• [The task]:
Locate the lines of the listing below that hold "text", then copy each of them.

• [Data in this exercise]:
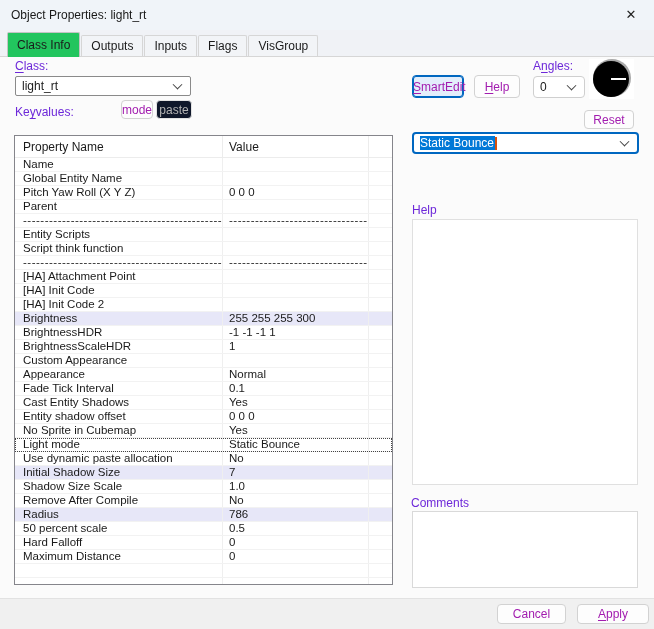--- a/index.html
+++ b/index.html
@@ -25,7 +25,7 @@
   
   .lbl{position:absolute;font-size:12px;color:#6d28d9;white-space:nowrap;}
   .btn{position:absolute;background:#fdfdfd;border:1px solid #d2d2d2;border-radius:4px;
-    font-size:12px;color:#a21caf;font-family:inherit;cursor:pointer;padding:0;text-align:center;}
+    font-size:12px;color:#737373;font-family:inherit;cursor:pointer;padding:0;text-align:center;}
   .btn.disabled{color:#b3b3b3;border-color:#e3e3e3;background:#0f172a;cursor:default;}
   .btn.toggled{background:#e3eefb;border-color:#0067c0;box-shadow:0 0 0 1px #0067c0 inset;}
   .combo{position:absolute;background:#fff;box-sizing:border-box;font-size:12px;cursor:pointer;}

---

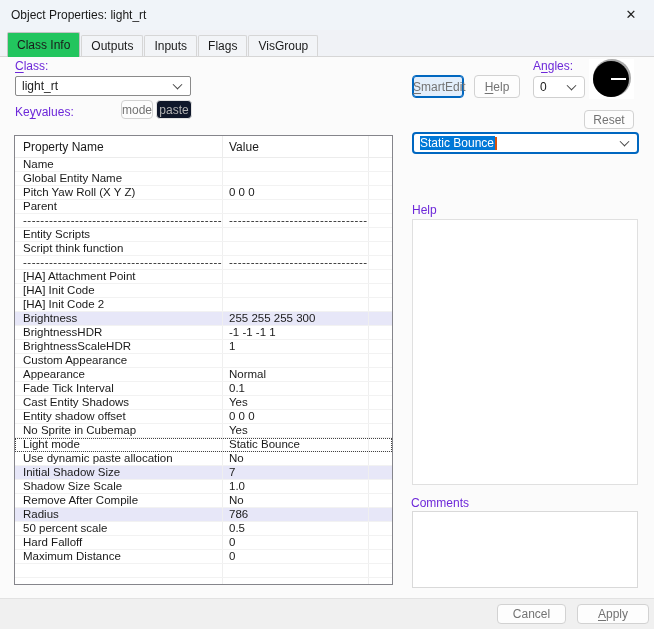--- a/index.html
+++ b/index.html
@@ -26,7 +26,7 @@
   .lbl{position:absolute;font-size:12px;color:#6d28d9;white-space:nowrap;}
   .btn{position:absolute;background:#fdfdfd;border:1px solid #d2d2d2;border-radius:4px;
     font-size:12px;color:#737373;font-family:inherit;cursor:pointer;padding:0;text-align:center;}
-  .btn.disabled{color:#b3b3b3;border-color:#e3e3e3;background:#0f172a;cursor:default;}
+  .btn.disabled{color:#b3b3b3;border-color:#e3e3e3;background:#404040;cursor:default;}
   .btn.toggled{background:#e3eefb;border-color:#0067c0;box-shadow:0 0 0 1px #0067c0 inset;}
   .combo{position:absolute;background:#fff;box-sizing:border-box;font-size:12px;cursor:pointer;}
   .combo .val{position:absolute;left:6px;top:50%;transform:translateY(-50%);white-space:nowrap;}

• [Written response]:
-    font-size:12px;color:#a21caf;font-family:inherit;cursor:pointer;padding:0;text-align:center;}
+    font-size:12px;color:#737373;font-family:inherit;cursor:pointer;padding:0;text-align:center;}
     font-size:12px;color:#737373;font-family:inherit;cursor:pointer;padding:0;text-align:center;}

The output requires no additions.